Where Humans Still Check
Every workflow needs checkpoints, but not every step needs one. Adding review points everywhere turns the workflow into a series of interruptions.
I use decision gates. You only stop where a real choice needs to be made. Which angle to pursue. Which source to prioritize. Whether to cut a section that doesn’t fit.
If the output is fine and no decision is needed, you don’t stop. Workflows run until they hit a point where they can’t proceed without your judgment.
Decision gates check whether the output matches your intent. AI produces grammatically correct, well-researched content that still goes in the wrong direction. Decision gates catch that before the next step builds on a mistaken assumption. I wrote about why accepting AI’s first answer is bad and how checkpoints prevent drift.
I wrote a full guide on adding approval gates to Hermes workflows if you want the technical details. Gates protect your reputation by blocking external actions without your OK, protect your data by requiring confirmation before system changes, and protect your wallet by blocking spending above a threshold without approval.
For most workflows, you need one gate at the point where the output becomes public or irreversible. A content workflow might have a gate after the outline, before the final draft goes live. A research workflow might have a gate after the synthesis, before you act on the findings.

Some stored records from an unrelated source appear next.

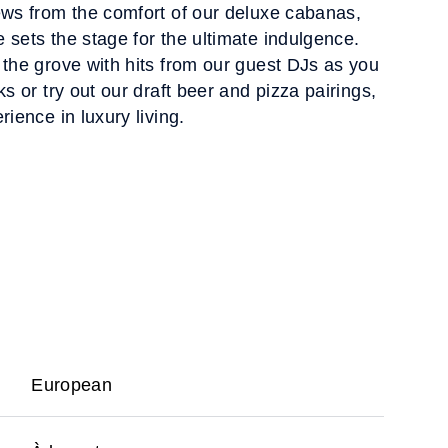
ews from the comfort of our deluxe cabanas,
 sets the stage for the ultimate indulgence.
 the grove with hits from our guest DJs as you
ks or try out our draft beer and pizza pairings,
rience in luxury living.
European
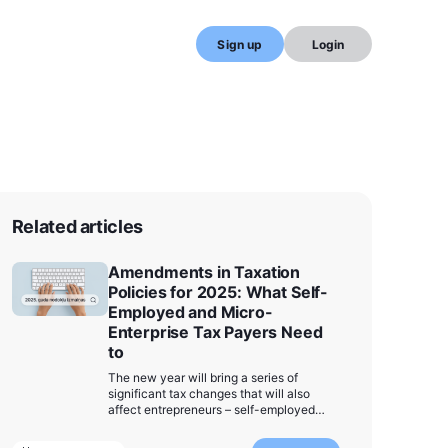
Sign up
Login
Related articles
Amendments in Taxation
Policies for 2025: What Self-
Employed and Micro-
Enterprise Tax Payers Need
to
The new year will bring a series of
significant tax changes that will also
affect entrepreneurs – self-employed
individuals and micro-enterprise tax
(MUN) payers. We have compiled the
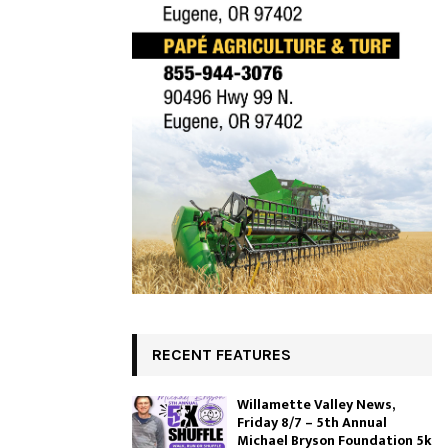
RECENT FEATURES
Willamette Valley News,
Friday 8/7 – 5th Annual
Michael Bryson Foundation 5k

Decision gates are where you stay in control of direction while the AI handles execution.
Where to Start Your First Workflow
Pick one repeating task. Not the most complex one. Pick the one you do every week that takes 45 minutes and makes you want to scream by minute 30. That’s your first workflow.
Mine was a morning briefing that pulls tasks and articles before coffee. Two steps. Read from Asana, format the output, deliver it. Simple enough to build in an afternoon, useful enough to run every weekday since I built it.

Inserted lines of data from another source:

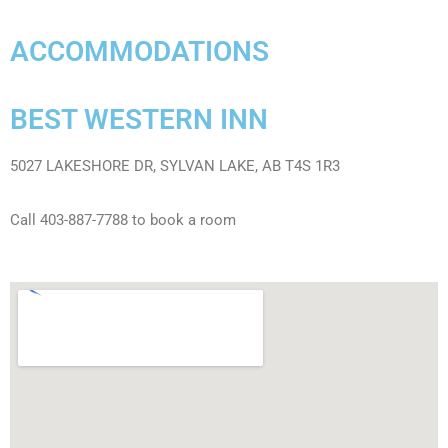
ACCOMMODATIONS
BEST WESTERN INN
5027 LAKESHORE DR, SYLVAN LAKE, AB T4S 1R3
Call 403-887-7788 to book a room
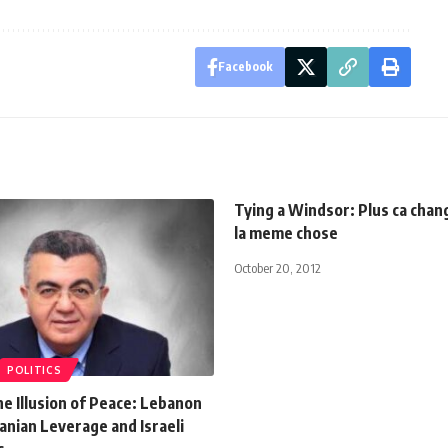
Facebook
Tying a Windsor: Plus ca chang
la meme chose
October 20, 2012
POLITICS
he Illusion of Peace: Lebanon
nian Leverage and Israeli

If you’re new to Hermes, start with a two-step workflow like this one before attempting anything complex.
Minimum viable workflows have four parts: input (what goes in), instructions (what the agent does), output (what comes out), and checkpoint (where you verify). You don’t need software. You don’t need code. You need a folder with files in it.
Anthropic’s own advice from “Building Effective Agents” is to start simple and add complexity only when needed. They explicitly warn against starting with frameworks or complex architectures. Start with two steps. Make them reliable. Then add a third.

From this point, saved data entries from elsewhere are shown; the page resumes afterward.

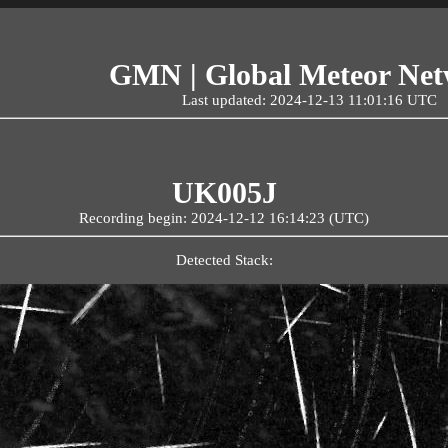
GMN | Global Meteor Ne
Last updated: 2024-12-13 11:01:16 UTC
UK005J
Recording begin: 2024-12-12 16:14:23 (UTC)
Detected Stack:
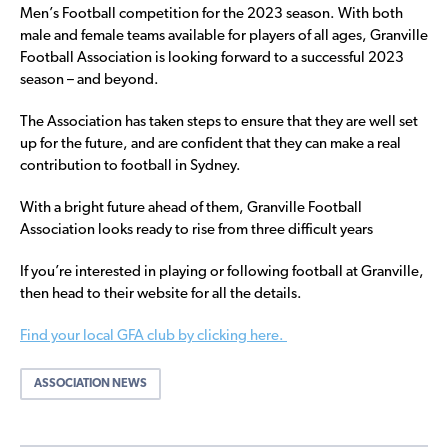
Men’s Football competition for the 2023 season. With both
male and female teams available for players of all ages, Granville
Football Association is looking forward to a successful 2023
season – and beyond.
The Association has taken steps to ensure that they are well set
up for the future, and are confident that they can make a real
contribution to football in Sydney.
With a bright future ahead of them, Granville Football
Association looks ready to rise from three difficult years
If you’re interested in playing or following football at Granville,
then head to their website for all the details.
Find your local GFA club by clicking here.
ASSOCIATION NEWS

Confluent’s guidance on AI workflows makes the same point. Simple solutions are often the best place to begin. Starting with simple prompt engineering may not be perfect, but it works well enough as a first pass. When you hit the ceiling, add structure. Don’t add structure preemptively.
Boring beats clever. Your first workflow should be so simple it’s embarrassing. A two-step process with a file handoff and a human check. That’s it. People who get value from AI workflows built boring ones and ran them 50 times, not impressive ones they ran twice. I wrote about why AI makes you build too much and how to resist that urge.
Most AI productivity advice tells you to write better prompts. Designing better handoffs is where the real payoff lives. Prompts at each step can be mediocre if the context they receive is clean. A brilliant prompt in a bloated chat thread will still produce mediocre output.
Recognizing when you’re doing coordination work the AI should handle is the whole shift. Once you see the pattern, you can’t unsee it. Every repetitive task becomes a candidate for structure. Every manual handoff becomes a design problem.
Hitting a ceiling with prompting means you have an architecture problem. Build the pipeline. Let the context flow. Keep your hands on the decisions that matter.